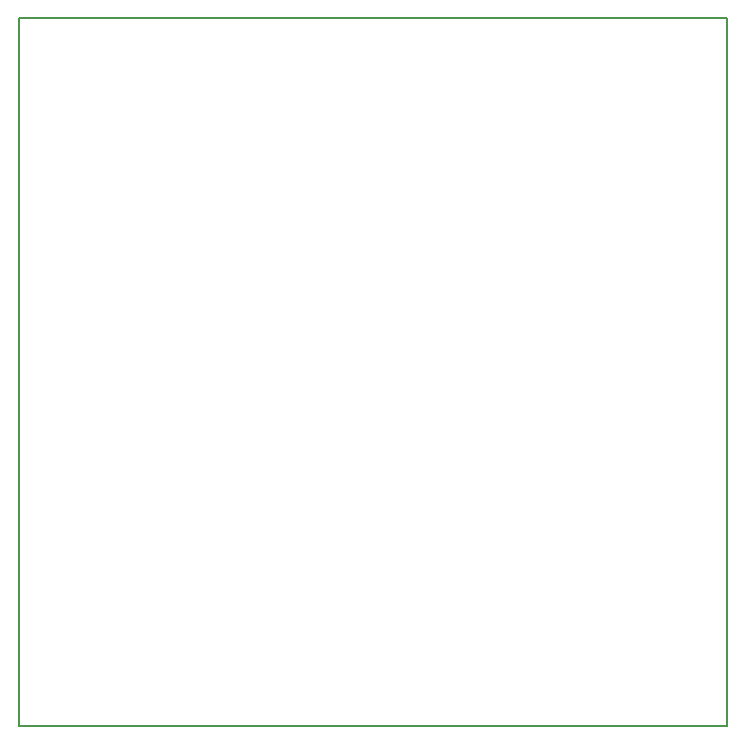
<source format=gbr>
G04 EasyPC Gerber Version 21.0.3 Build 4286 *
G04 #@! TF.Part,Single*
%FSLAX35Y35*%
%MOIN*%
%ADD11C,0.00500*%
X0Y0D02*
D02*
D11*
X250Y250D02*
X236450D01*
Y236450*
X250*
Y250*
X0Y0D02*
M02*

</source>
::::::::::
• _WHAT TO PRODUCE_
The copy you produce must hold all the records above exactly and none of their pictures.

• _TASK RESULT_
<source format=gbr>
G04 EasyPC Gerber Version 21.0.3 Build 4286 *
G04 #@! TF.Part,Single*
%FSLAX35Y35*%
%MOIN*%
%ADD11C,0.00500*%
X0Y0D02*
D02*
D11*
X250Y250D02*
X236450D01*
Y236450*
X250*
Y250*
X0Y0D02*
M02*

</source>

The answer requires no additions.